Continue the forum reply about whether Java suits numerically intensive programs, picking up after its last sentence.

#### SUPPLIED PASSAGE ####

Indeed, there is no easy way around this and many (most?) numerically
intensive programs use small vectors and matrices.
So the conclusion can only be that Java is not suitable for such
applications.
Omitting the rest of the discussion, I would like to reply to that
last statement only.
First. The languages are roughly divided into "compilative" and
"interpretative". For the first ones more checks and optimizing work
can be done at compile-time, while for the later they all fall to
run-time. Interpretation loops of VM, start ups etc. take their time
for work non-productive from the end-result point of view.
Java, from one side, is implemented as a compilative language, i.e.
with a JVM interpreter. You pay this price for being
platform-independent.
From another side, Java, in most of its features is a well-compilable
language, alike C and C++.

#### GIVEN RECORDS ####

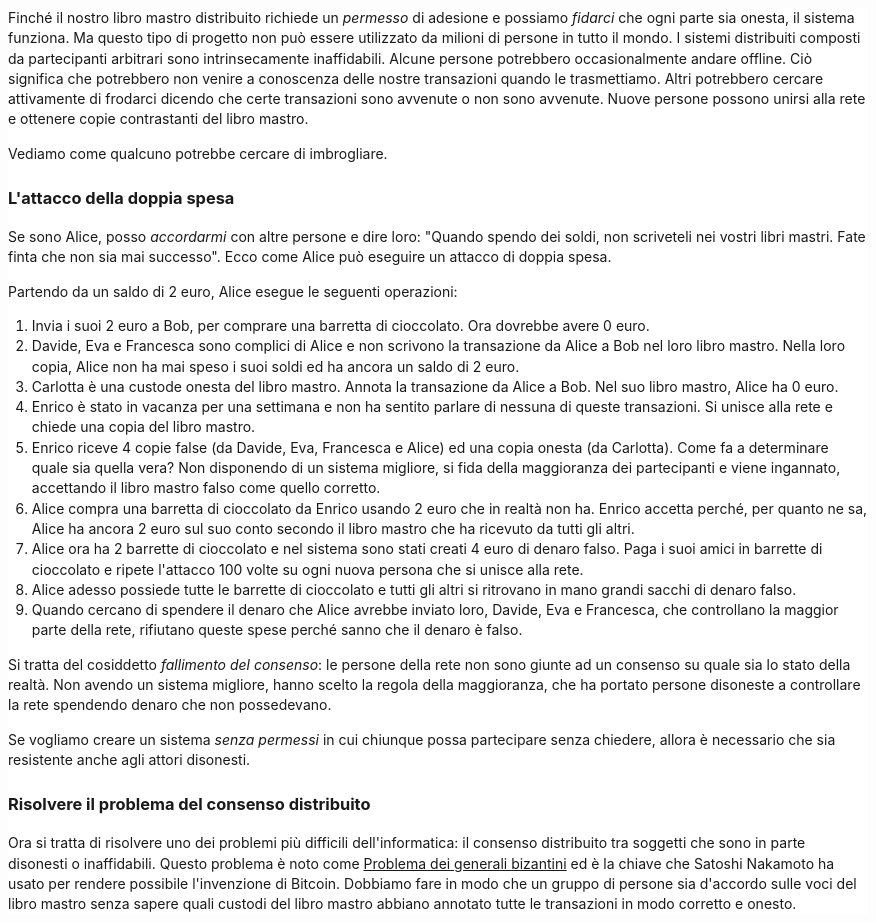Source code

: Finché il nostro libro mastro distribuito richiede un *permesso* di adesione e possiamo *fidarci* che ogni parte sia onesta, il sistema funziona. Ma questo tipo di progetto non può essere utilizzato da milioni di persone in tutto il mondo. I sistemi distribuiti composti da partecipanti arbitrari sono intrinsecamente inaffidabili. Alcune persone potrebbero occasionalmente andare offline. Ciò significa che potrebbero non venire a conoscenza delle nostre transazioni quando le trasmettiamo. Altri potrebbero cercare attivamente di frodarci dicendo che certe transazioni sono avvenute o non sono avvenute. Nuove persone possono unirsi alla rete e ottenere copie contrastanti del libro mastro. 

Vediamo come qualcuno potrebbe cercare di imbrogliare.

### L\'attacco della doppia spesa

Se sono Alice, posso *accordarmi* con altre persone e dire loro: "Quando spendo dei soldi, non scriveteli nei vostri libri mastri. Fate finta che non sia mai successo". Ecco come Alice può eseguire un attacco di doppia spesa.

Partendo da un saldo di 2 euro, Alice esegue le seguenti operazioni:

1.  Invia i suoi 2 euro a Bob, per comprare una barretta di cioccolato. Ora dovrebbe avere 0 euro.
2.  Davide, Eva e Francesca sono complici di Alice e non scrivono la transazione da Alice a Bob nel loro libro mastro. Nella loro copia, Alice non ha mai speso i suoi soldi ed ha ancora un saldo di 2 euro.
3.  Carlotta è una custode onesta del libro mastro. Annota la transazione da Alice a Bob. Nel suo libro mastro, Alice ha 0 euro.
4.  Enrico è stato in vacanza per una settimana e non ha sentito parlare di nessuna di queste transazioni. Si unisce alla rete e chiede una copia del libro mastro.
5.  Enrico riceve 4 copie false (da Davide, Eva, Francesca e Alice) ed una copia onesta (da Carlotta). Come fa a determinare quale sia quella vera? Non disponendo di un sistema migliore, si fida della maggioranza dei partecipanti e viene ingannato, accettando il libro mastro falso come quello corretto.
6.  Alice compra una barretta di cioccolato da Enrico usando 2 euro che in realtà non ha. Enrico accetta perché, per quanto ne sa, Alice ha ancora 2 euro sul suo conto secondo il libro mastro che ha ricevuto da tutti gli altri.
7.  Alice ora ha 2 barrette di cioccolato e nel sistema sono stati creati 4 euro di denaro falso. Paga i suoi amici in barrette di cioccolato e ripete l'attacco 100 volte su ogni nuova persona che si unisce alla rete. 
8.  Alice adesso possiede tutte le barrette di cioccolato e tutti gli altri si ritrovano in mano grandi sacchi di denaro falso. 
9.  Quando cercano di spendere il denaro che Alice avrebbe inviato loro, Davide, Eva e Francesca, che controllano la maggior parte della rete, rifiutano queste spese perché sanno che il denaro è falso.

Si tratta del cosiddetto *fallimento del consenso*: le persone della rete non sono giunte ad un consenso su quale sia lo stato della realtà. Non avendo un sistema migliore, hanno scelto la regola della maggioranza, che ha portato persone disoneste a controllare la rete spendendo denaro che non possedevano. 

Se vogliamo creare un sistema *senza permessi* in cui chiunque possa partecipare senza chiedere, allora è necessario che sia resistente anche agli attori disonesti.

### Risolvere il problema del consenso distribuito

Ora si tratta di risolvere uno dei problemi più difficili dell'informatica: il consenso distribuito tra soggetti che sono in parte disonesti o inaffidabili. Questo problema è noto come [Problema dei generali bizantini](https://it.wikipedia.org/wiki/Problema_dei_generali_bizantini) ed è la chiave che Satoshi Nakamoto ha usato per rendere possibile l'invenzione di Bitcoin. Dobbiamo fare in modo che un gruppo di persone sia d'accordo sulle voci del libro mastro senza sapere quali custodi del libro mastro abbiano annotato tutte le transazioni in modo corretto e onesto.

####

# REPLY:
The solution that I have proposed giving my statistics, was to compile
your application for a known target platform (if it is x86/Windows, it
can be JET (
http://www.excelsior-usa.com/jet.html), or it can be
GCJ... The reason was to get rid of the interpreting engine - JVM and
to benefit of the powerful optimizing techniques implemented in modern
compilers.
Second. A theorem: For any language, any platform and any hardware
there exists a problem that cannot be efficiently solved with them.
Proof: consider any polynomic or NP-complete problem with high
factors.
Usually, is is not a tool to be blamed. Special methods to solve these
"hard tasks" should be elaborated, standard algorythms should be
optimized into special versions, etc.
Consider the case that is now fundamental to programming with Windows:
I mean "invalidation rectangles". I bet that initially the problem was
that redrawing the full heap of windows on a screen when something
changes in one of them was not acceptible (redrawing time being much
more the eye wink time). Suppose that with modern speeds it is
possible to recalculate the full screen picture at a time less than a
screen update frequency (60Hz). Who would ever think on that problem?
Hence the statement: a program that will need to be optimized should
be optimized not only at the latest phase, when a VM or a compiler try
to do their best, and not even (though in more extent) at the phase of
coding the algorythm on a particular language, but yet on the phase of
algorythm selection.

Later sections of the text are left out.